The working poor of Moab know that we suffer not so much from the lack of “affordable housing,” whatever that is, as from the lack of a decent living wage. Employers in Moab must endure a reduction of their own profits in order to more equitably distribute the fruits of our labor. Perhaps the City of Moab could establish a legal municipal minimum wage of, say, $14 per hour. But even were this to occur, it wouldn’t help those who work outside the existing narrow city limits.
The formation of a Moab Seasonal Workers Union might be the answer.
Moab’s seasonal employees are hired to work for various local and corporate businesses during the busy tourist season, and are no longer employed during the slower winter months. These jobs are usually part-time only, with no overtime pay. Many people must simultaneously juggle two or three different part-time jobs during the busy season to make ends meet. Saving up against the winter lean times is a big challenge. No significant benefits are offered: no health insurance, no paid vacation, no retirement plans. When the current tourist season comes to a close, no formal agreement exists that a given employee will be re-hired next year.
These seasonal jobs pay around $10 per hour, often even less. It is customary to continue to pay the same starting wage to the same employee, year after year, with no raises or performance reviews. Because workers are perceived by their employers as interchangeable and easily replaceable, employees feel pressure to never ask for the raises they deserve. Years of experience and increasing skills and responsibilities are not recognized with any increase in pay over time.
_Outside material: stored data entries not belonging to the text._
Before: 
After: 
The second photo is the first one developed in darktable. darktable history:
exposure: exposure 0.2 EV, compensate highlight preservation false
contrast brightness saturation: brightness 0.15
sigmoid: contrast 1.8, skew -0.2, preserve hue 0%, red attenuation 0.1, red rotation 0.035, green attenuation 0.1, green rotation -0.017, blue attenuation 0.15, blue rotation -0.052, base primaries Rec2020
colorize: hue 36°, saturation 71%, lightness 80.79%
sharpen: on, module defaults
Nor are pay increases offered to compensate for rises in the already high cost of living in this region. While on the one hand, Moab businesses steadily raise the prices of the goods and services they offer, in order to keep up with “ever-increasing” costs to themselves, the wages they choose to pay their employees remain shockingly low and utterly stagnant.
Often, no formal breaks are available to seasonal employees during the work day, regardless of shift length. Sufficient staff is not scheduled to handle the customer load, resulting in more pressure on the employees to take no breaks at all.
An organized local group of seasonal workers could bring some pressure to bear on employers to improve these conditions.